Optional: If you can find a color printer to use, the poster can be improved.
Compare this simple method with two more expensive ways that are commonly used.
1. Using a standard poster template in PowerPoint that can be downloaded free at various websites. In this case, the person prepares the poster herself in the template, converts the finished poster into a PDF, then takes the PDF to a printer to be printed out for about $50 to $100.
2. Getting a poster custom made, designed exactly as you want it. This costs about $300 to $400 because the designer’s time is expensive!
What kind of board?
In most science fairs for middle and high school students, the presenter is provided a table rather than a hard board to pin the poster to. So, the best way to make a poster is to buy at trifold poster board at an office supply store. The trifold poster stands up on its own, without any additional support. To show what I mean, here’s an example of an inexpensive poster I made when I was in sixth grade. It won the first prize in my school’s science fair!
You can see the pages that I printed out to make this poster at the link below:
What kind of paper?
You can either use ordinary printer paper and stick it onto the board OR, if you spend a little money, you can print out the poster on full sheet self-adhesive labels (e.g., those made by Avery®).
The commonest mistake in making a poster is to put in a lot of text. Less is more! This is NOT an article that you are writing.
Remember! A poster is a visual aid, not a document. This is very important.
When making the poster in PowerPoint (or Microsoft Word) as I recommend, about 12 sheets of paper (three rows of four sheets each) is usually appropriate. Sixteen sheets of paper would be a maximum, I think.
Aim to have the font size to be 36 points or greater. A person should be able to read the poster without having to come very close to it.
Title of the poster
Keep the title BRIEF and CATCHY. Titles that are questions that your project will answer are often the best.
Use a separate template in Word using “Word Art.”
The Title will span about three sheets of paper.

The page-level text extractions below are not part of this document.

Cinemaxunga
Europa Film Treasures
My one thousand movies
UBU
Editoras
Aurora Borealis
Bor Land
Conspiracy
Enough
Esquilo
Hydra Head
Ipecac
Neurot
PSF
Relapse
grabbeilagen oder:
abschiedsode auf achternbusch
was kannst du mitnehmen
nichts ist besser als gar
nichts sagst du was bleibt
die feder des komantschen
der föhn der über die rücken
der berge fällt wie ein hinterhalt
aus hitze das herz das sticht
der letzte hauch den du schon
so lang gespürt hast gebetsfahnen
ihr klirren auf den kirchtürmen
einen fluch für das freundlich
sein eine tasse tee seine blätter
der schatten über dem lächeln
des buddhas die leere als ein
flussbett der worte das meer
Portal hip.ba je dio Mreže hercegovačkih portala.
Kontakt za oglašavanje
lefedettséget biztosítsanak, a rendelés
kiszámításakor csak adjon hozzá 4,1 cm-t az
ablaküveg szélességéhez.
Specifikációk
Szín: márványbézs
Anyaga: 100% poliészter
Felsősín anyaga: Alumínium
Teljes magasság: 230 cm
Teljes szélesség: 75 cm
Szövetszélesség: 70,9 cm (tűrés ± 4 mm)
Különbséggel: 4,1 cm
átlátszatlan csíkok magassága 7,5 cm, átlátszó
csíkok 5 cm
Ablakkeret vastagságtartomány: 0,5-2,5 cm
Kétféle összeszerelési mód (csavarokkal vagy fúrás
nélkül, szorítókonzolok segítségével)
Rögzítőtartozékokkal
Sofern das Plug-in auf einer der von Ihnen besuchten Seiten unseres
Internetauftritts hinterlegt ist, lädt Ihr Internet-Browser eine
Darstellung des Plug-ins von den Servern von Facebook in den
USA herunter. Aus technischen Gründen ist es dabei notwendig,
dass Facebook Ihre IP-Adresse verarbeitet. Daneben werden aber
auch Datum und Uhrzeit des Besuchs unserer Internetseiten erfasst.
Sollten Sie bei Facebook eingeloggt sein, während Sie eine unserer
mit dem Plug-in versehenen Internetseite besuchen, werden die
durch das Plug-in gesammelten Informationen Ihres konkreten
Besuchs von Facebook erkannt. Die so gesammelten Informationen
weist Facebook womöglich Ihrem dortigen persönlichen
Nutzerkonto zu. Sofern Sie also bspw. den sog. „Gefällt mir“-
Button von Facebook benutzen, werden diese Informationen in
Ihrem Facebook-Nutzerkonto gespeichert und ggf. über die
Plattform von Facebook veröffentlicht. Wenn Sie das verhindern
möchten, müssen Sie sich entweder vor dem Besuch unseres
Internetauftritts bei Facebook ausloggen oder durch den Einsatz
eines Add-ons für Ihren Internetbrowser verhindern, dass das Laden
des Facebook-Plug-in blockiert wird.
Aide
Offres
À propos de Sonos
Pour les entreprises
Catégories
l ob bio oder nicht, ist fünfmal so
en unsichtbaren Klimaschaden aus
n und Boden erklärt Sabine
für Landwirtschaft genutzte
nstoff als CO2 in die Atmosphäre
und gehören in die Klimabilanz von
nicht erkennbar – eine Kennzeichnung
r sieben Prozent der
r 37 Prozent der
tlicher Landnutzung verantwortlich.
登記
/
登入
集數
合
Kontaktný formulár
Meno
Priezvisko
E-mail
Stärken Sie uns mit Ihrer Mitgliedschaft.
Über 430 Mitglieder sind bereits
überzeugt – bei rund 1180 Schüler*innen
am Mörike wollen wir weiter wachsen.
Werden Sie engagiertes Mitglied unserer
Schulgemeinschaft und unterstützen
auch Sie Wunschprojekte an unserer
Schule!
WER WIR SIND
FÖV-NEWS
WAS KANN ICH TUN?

In most cases, an Abstract should be put in the top left corner of the poster.
Most people only read the Abstract, so all key points should be covered in the Abstract even though they are covered again in the body of the poster.
Write it as if building up a logical argument.
What I mean is that the brief review of the background should lead to laying out the importance of the specific problem that your project addressed.
The last sentence of the Introduction should logically justify why you did this project.
Keep your best material for the Discussion because that is what stays in the readers’ minds.
Presenting the poster
Have a two to four minute description of your project ready. So, when someone stops at your poster, you can offer to explain the project. People prefer this rather than struggling to try to understand the poster on their own.
In giving this brief explanation of your project, keep pointing to and referring to your poster. This links what you are saying to the content of the poster. It also reduces your anxiety since you don’t have to remember everything–you simply follow the flow of the poster.
Your explanation of the project should flow like a story. Reviewing what was already known ⇒ what is not known ⇒ the aim of your project ⇒ the methods (very briefly) ⇒ each key finding one by one.
When persons who stop by your poster ask questions that you don’t know the answer to, make sure to write them down. They are doing you a favor by helping you to improve your project. These may be questions to which you want to look up the answer. Or, they may give you ideas for future projects.
After the poster presentation
Share a PDF of the poster with your mentors and other teachers.
Don’t throw away the actual poster even after the event. Why?
1. You should be proud of your poster and keep it as a “souvenir.”
2. You may bcan resubmit the poster for another meeting.
3. The posters may be put up in the hallway of your school as a demonstration of the students’ intellectual vitality.